Molecular diagnosis of distal renal tubular acidosis in Tunisian patients: proposed algorithm for Northern Africa populations for the ATP6V1B1, ATP6V0A4 and SCL4A1 genes
1 Laboratory of Biochemistry and Molecular Biology, Faculty of Pharmacy, Monastir, Tunisia
2 Research Unit, Ciberer, Hospital Universitario Cruces, UPV-EHU, BioCruces, Bizkaia, Spain
3 Department of Pediatrics, Hospital Fattouma Bourguiba, Monastir, Tunisia
4 Department of Pediatrics, Hospital Ibn El Jazar, Kairouan, Tunisia
5 Department of Pediatrics, Hospital Mohamed Ben Sassi, Gabes, Tunisia
6 Department of Pediatrics, School of Medicine and Odontology, UPV/EHU, Bizkaia, Spain
7 Division of Pediatric Nephrology, Hospital Universitario Cruces, BioCruces, Bizkaia, Spain
8 Servicio de Nefrología Pediátrica y Hemodiálisis, Hospital Universitario Materno-Infantil Vall d’Hebron, Passeig de la Vall d’Hebron 119-129, Barcelona 08035, Spain
BMC Medical Genetics 2013, 14:119 doi:10.1186/1471-2350-14-119Published: 20 November 2013
Primary distal renal tubular acidosis (dRTA) caused by mutations in the genes that codify for the H + −ATPase pump subunits is a heterogeneous disease with a poor phenotype-genotype correlation. Up to now, large cohorts of dRTA Tunisian patients have not been analyzed, and molecular defects may differ from those described in other ethnicities. We aim to identify molecular defects present in the ATP6V1B1, ATP6V0A4 and SLC4A1 genes in a Tunisian cohort, according to the following algorithm: first, ATP6V1B1 gene analysis in dRTA patients with sensorineural hearing loss (SNHL) or unknown hearing status. Afterwards, ATP6V0A4 gene study in dRTA patients with normal hearing, and in those without any structural mutation in the ATP6V1B1 gene despite presenting SNHL. Finally, analysis of the SLC4A1 gene in those patients with a negative result for the previous studies.
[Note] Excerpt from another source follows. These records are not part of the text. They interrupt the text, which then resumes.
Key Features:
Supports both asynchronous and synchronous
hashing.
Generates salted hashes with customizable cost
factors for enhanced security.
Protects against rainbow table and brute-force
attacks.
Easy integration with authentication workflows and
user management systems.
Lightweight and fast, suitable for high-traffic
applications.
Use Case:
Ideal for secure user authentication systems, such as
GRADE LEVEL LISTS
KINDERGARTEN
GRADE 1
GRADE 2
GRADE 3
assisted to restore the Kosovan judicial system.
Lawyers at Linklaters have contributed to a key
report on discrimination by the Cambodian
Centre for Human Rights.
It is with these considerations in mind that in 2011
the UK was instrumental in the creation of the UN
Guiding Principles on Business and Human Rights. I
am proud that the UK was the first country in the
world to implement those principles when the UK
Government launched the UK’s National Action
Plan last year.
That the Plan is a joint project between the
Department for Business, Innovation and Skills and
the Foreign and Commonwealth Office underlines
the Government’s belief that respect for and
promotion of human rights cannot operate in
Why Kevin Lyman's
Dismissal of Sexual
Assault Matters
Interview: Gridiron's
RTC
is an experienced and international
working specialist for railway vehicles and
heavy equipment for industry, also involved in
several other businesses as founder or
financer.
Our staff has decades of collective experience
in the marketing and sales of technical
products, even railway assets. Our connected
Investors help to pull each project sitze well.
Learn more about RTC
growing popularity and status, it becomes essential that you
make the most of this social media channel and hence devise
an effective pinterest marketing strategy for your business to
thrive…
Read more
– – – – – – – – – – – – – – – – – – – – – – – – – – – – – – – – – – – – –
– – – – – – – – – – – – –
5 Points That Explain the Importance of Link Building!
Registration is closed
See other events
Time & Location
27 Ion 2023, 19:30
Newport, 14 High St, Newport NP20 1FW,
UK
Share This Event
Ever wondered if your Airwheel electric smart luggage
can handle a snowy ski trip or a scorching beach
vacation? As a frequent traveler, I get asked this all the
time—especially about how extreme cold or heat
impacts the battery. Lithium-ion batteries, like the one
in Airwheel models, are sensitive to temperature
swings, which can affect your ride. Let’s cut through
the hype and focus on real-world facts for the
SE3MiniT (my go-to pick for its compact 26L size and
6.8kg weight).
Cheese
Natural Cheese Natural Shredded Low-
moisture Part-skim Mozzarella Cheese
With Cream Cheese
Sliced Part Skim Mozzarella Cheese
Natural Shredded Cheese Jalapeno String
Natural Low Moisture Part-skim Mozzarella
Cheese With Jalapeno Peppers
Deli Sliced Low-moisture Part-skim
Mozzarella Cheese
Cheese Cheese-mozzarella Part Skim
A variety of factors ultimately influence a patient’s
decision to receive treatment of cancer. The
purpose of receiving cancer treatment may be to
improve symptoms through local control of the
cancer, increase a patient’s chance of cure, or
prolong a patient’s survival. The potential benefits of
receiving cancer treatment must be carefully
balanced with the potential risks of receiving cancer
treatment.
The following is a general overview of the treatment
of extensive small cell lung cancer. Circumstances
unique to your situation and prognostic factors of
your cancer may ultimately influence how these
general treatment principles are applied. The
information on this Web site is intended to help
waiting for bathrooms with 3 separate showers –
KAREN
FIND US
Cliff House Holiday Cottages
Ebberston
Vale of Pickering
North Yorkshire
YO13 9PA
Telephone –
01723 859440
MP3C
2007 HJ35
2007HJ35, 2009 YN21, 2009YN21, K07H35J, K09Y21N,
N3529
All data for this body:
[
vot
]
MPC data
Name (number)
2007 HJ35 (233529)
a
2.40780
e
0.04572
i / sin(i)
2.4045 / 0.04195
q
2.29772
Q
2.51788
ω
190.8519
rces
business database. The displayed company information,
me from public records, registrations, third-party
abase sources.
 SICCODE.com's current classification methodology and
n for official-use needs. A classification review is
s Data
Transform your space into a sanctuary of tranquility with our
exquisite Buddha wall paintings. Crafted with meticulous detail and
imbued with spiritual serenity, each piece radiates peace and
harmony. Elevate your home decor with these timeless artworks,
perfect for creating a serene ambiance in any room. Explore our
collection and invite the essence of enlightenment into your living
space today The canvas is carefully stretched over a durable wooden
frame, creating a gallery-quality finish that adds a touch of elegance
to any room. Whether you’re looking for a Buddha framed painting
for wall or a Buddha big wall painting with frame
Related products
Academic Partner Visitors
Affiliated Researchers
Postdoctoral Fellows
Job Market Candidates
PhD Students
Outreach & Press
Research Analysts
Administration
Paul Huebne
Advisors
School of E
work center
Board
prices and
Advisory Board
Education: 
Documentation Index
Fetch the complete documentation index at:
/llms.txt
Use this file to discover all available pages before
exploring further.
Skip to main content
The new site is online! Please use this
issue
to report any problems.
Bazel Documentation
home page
25 children (19 boys) with dRTA from 20 families of Tunisian origin were studied. DNAs were extracted by the standard phenol/chloroform method. Molecular analysis was performed by PCR amplification and direct sequencing.
In the index cases, ATP6V1B1 gene screening resulted in a mutation detection rate of 81.25%, which increased up to 95% after ATP6V0A4 gene analysis. Three ATP6V1B1 mutations were observed: one frameshift mutation (c.1155dupC; p.Ile386fs), in exon 12; a G to C single nucleotide substitution, on the acceptor splicing site (c.175-1G > C; p.?) in intron 2, and one novel missense mutation (c.1102G > A; p.Glu368Lys), in exon 11. We also report four mutations in the ATP6V0A4 gene: one single nucleotide deletion in exon 13 (c.1221delG; p.Met408Cysfs*10); the nonsense c.16C > T; p.Arg6*, in exon 3; and the missense changes c.1739 T > C; p.Met580Thr, in exon 17 and c.2035G > T; p.Asp679Tyr, in exon 19.
Molecular diagnosis of ATP6V1B1 and ATP6V0A4 genes was performed in a large Tunisian cohort with dRTA. We identified three different ATP6V1B1 and four different ATP6V0A4 mutations in 25 Tunisian children. One of them, c.1102G > A; p.Glu368Lys in the ATP6V1B1 gene, had not previously been described. Among deaf since childhood patients, 75% had the ATP6V1B1 gene c.1155dupC mutation in homozygosis. Based on the results, we propose a new diagnostic strategy to facilitate the genetic testing in North Africans with dRTA and SNHL.